Untitled (squares #13), 2012, acrylic and oil on muslin and canvas, 33 x 33 x 2 1/2 inches |
Robert Hoerlein is one of the Midwest's best kept secrets. A long-time resident of the small town (or more appropriately, art colony) of Fairfield, Iowa, Bob has been doing his own thing far below the radar of most of the art world. I had the chance to visit Bob at his studio, a small railroad freight depot shed that he recently renovated. It was great to see his work in progress which consisted of paintings, along with experimental pieces made of wire, muslin, and paint.
Just some of the artifacts on Bob's studio wall. |
Some of Bob's newest pieces made with wire and layers of muslin and paint. |
Bob sometimes places text on his walls as he works. |
The artist with chunks of walnut that will someday become table legs. |
This is exactly how close the studio is to the rail line. The picture of the car that's pinned to the wall shows a piece by Hada (formerly known as Don Potts). Hada had moved to Fairfield some years back and had been an integral part of the art community here. He died of lymphoma on 1/7/11. That same sculpture, "My First Car" appeared in numerous art history textbooks and magazines over the years.
Painter's Bread Interview with Robert Hoerlein:
PB:
How do you view the role of painting
today?
RH: Painting with actual paint seems
old-fashioned. Today, so much work is created and shown in newer media—particularly
electronic digital media.
So
why paint with paint now? Consider why painting came about in the first place.
Drawing, usually (mostly) monochromatic, immediately expanded into painting by
including color. Painting was always the quickest, least mediated way to represent
something from the mind, an object, or an abstract idea or a feeling—as quick
as thought, nearly.
Now,
in this century, a photo is quicker than a painting; but much more mediated by
the technical devices involved. And in some sense dependent on an external
subject, or setting, or light condition, or computer program.
Some
of the electronic work is like painting, just with different tools and techniques.

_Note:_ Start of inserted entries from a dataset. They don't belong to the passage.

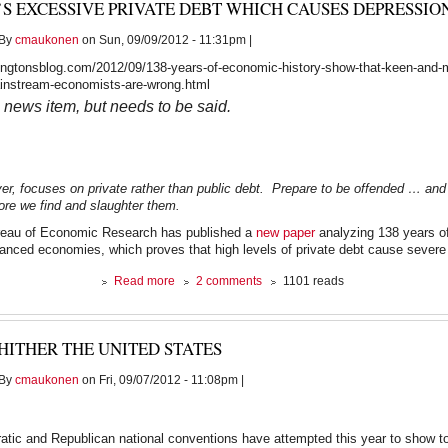
’S EXCESSIVE PRIVATE DEBT WHICH CAUSES DEPRESSIO
Fest
-
By
cmaukonen
on Sun, 09/09/2012 - 11:31pm |
March
22,
ngtonsblog.com/2012/09/138-years-of-economic-history-show-that-keen-and-m
2011
ainstream-economists-are-wrong.html
a news item, but needs to be said.
er, focuses on private rather than public debt. Prepare to be offended … and
re we find and slaughter them.
reau of Economic Research has published a
new paper
analyzing 138 years o
vanced economies, which proves that high levels of private debt cause severe
about
Read more
2 comments
1101 reads
It’s
Excessive
PRIVATE
HITHER THE UNITED STATES
Debt
Which
By
cmaukonen
on Fri, 09/07/2012 - 11:08pm |
Causes
Depressions
tic and Republican national conventions have attempted this year to show tot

Purely computer-generated art can be exactly painting, with the added elements
of time and motion. Very exciting.
The
magic of plain old painting is that you can do it right now, right in this
moment, almost anywhere, and with very little between you and it. And
personally, I like what messy liquids do when you push them around.
PB:
What kinds of things inform your work?
RH: Embedded in my paintings is always some
reference to the natural world and especially the interactions of people with
nature. Natural processes and working
processes leave traces—these are the building blocks of my paintings.
PB: Tell us a little about your painting process
and the different supports that you work on and how you build them.

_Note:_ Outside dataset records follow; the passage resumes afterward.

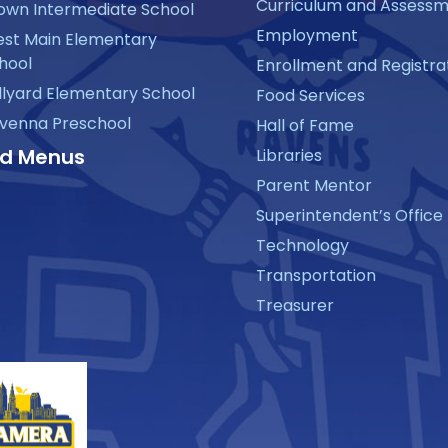
Curriculum and Assess
own Intermediate School
Employment
st Main Elementary
hool
Enrollment and Registra
llyard Elementary School
Food Services
venna Preschool
Hall of Fame
d Menus
Libraries
Parent Mentor
Superintendent’s Office
Technology
Transportation
Treasurer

RH: I make all kinds of things to paint on. I regard the painting first as a physical
object. Then I paint on it. I usually seek the point where the physical object
just gives way to an illusion of some painterly space.
I’m
currently building totally three-dimensional objects to paint on—built out of
fabric, wire, wood, foam, glue and acrylic polymers. Newspaper, plastic wrap,
plaster –anything that helps me get the shape. I'm also building some shaped
slabs of laminated fabric over foam.
PB:
Who do you view as inspiring or
important when looking through the history of Art?
RH: So many, at so many different times of my
life............Michelangelo, Titian, Cellini, El Greco, Bellini,
Zurbaran.........Caravaggio, Rubens, Rembrandt.......Turner......Manet,
Malevich.......Bierstadt, Church, Moran.
Pollock,
Newman.............Warhol, Freud..........Basquiat, Bleckner, Clemente, Kiefer,
Hodgkin, Paladino, Salle, Schnabel, Twombly...........Kapoor, Neshat, Richter,
Hirst, Laib, Ai Wei Wei.
So
many more that I can't think of right now.
PB:
What kinds of future projects do you
have planned, painting and otherwise?
RH: I
always continue my search; it seems like I circle around the same things year
after year, where the material just starts to become illusion. Larger slab-like
paintings this year, large hanging objects in groups, and the newest
"humanlike" series of floor-mounted painted sculptures.